In 1796 he was promoted to lieutenant field marshal and was dispatched to command a brigade in Germany under the Archduke Charles. In September he commanded a 5,564 man mobile corps detached between the Neckar and the Rhine, securing the territories between the Austrian garrisons of Mannheim and Philippsburg). There, he operated behind French forces under Moreau. On 18 September he raided Kehl, cutting off Moreau, but his troops failed to burn the bridge and was driven out again. Petrasch then occupied Stuttgart. His advance posts were driven back by Desaix at Villingen on 9 October, then suffered a defeat at the Battle of Ettenheim. Petrasch then re-joined Charles and Latour to defeat Moreau at the Battle of Emmendingen, where he assumed command of Wartensleben's column after the old general was wounded.

In 1799 Petrasch commanded a division under Archduke Charles and fought at Stockach (25 March), on the right wing, near Liptingen. He was then under lieutenant field marshal Friedrich Freiherr von Hotze in the clashes of Frauenfeld (25 May) and Winterthur (27 May). In the First Battle of Zürich (4 June), he was on the left wing, at Wallisellen. When Hotze was wounded in the assault on Mount Zürich, he handed over command to Petrasch.

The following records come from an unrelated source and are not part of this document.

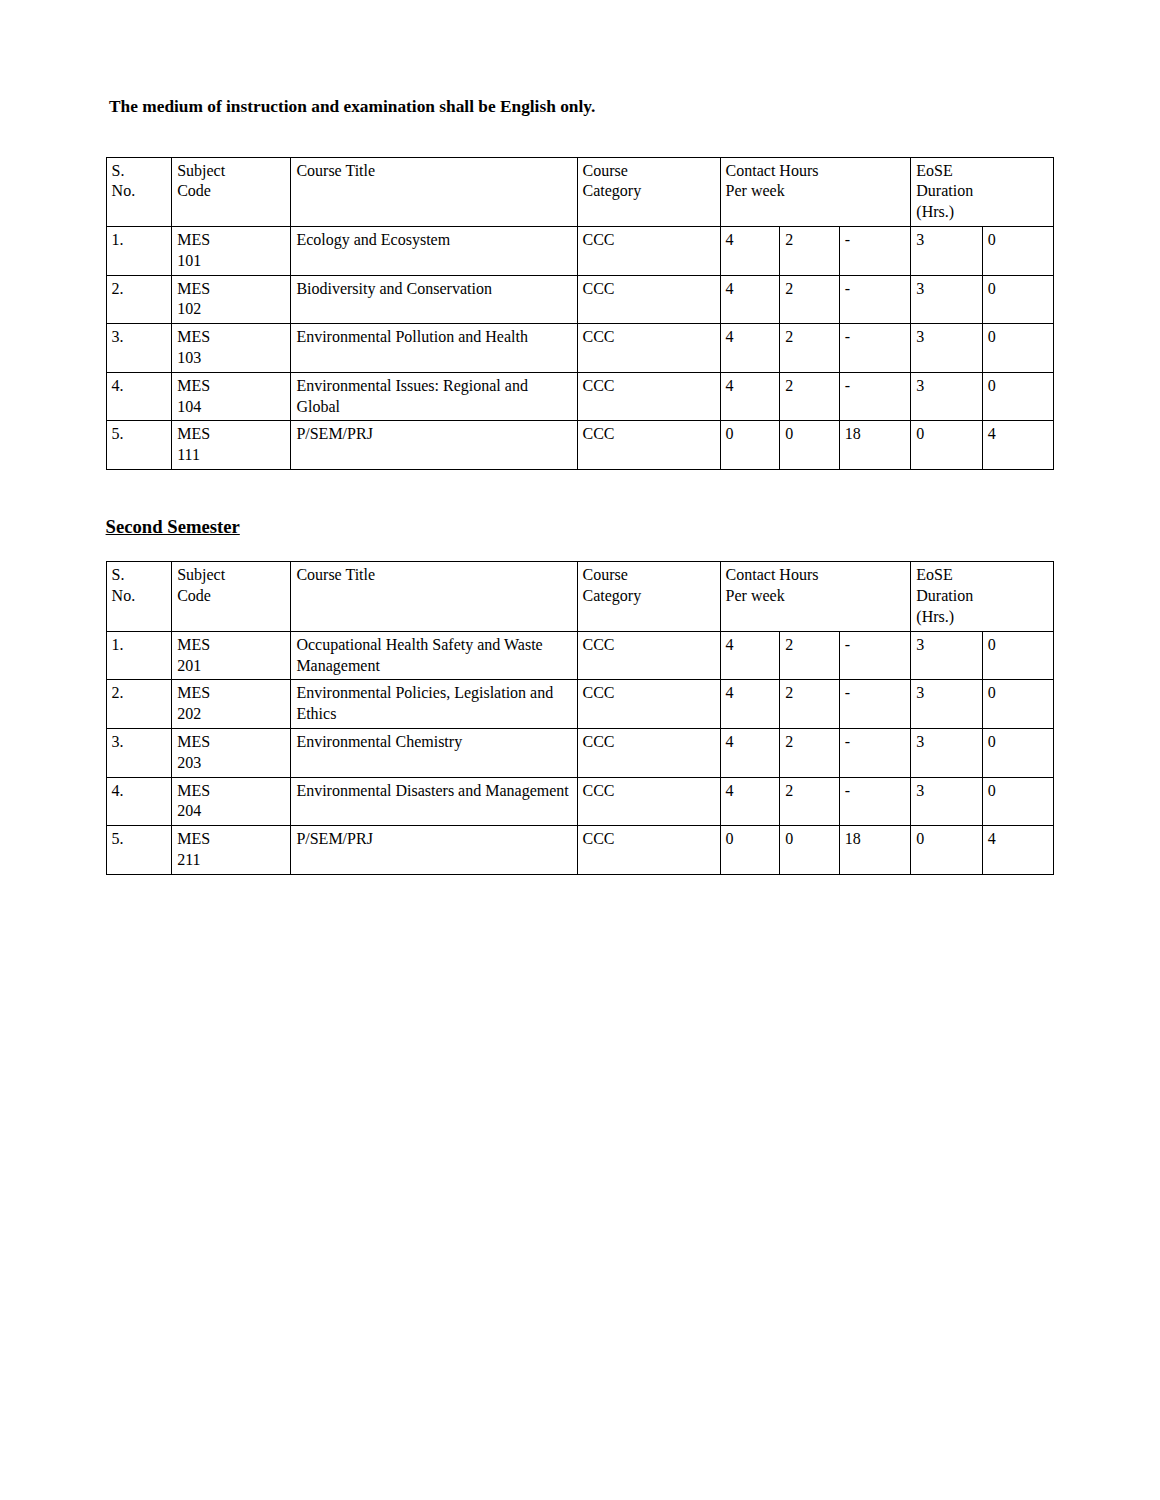The medium of instruction and examination shall be English only.
| S. No. | Subject Code | Course Title | Course Category | Contact Hours Per week | EoSE Duration (Hrs.) |
| --- | --- | --- | --- | --- | --- |
| 1. | MES 101 | Ecology and Ecosystem | CCC | 4 | 2 | - | 3 | 0 |
| 2. | MES 102 | Biodiversity and Conservation | CCC | 4 | 2 | - | 3 | 0 |
| 3. | MES 103 | Environmental Pollution and Health | CCC | 4 | 2 | - | 3 | 0 |
| 4. | MES 104 | Environmental Issues: Regional and Global | CCC | 4 | 2 | - | 3 | 0 |
| 5. | MES 111 | P/SEM/PRJ | CCC | 0 | 0 | 18 | 0 | 4 |
Second Semester
| S. No. | Subject Code | Course Title | Course Category | Contact Hours Per week | EoSE Duration (Hrs.) |
| --- | --- | --- | --- | --- | --- |
| 1. | MES 201 | Occupational Health Safety and Waste Management | CCC | 4 | 2 | - | 3 | 0 |
| 2. | MES 202 | Environmental Policies, Legislation and Ethics | CCC | 4 | 2 | - | 3 | 0 |
| 3. | MES 203 | Environmental Chemistry | CCC | 4 | 2 | - | 3 | 0 |
| 4. | MES 204 | Environmental Disasters and Management | CCC | 4 | 2 | - | 3 | 0 |
| 5. | MES 211 | P/SEM/PRJ | CCC | 0 | 0 | 18 | 0 | 4 |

In August 1799, when Charles took most of the army north into Swabia, Petrasch remained in Switzerland, as second-in-command of Hotze's Austrian corps (11 battalions, 10 squadrons, total of 10,000 men), cooperating with the Russians under lieutenant general Alexander Korsakov. When Hotze was killed while on a reconnaissance ride on 25 September, prior to the Second Battle of Zürich, Petrasch took over command and withdrew to Feldkirch, losing 5,000 men, 25 guns and 4 colors. In 1800, he commanded the garrison at the Ulm fortress.

===1799 Campaign===
At the beginning of hostilities Petrasch commanded a Division of Wallis' 1st Corps under Charles on the Danube, and served at the Battle of Stockach 25 March. During the invasion of Switzerland in May he was detached to link with the Vorarlberg Corps of Hotze, his command becoming the reserve. He commanded the 4th Column in Hotze's left wing at the First Battle of Zurich (Zurich Berg) 4 June, and temporarily replaced Hotze when that officer was wounded. During the Second Battle of Zurich after the death of Hotze on the Linth 25 September he replaced him as commander of the Vorarlberg Corps, then, learning of the defeat of Korsakov's Russians, retreated precipitously beyond the Rhine, effectively abandoning the Corps of Alexander Suvorov to suffer the full attentions of the French. Transferred to command the garrison of Ulm on the Danube in December, he was left behind at Ulm with 10,000 men when Kray retreated after the Battle of Höchstadt 19 June.

==Promotions==
- October 1793 major general
- 4 March 1796, provisionally, lieutenant field marshal, 12 February 1796.

Petrasch died 17 January 1820 in Vienna.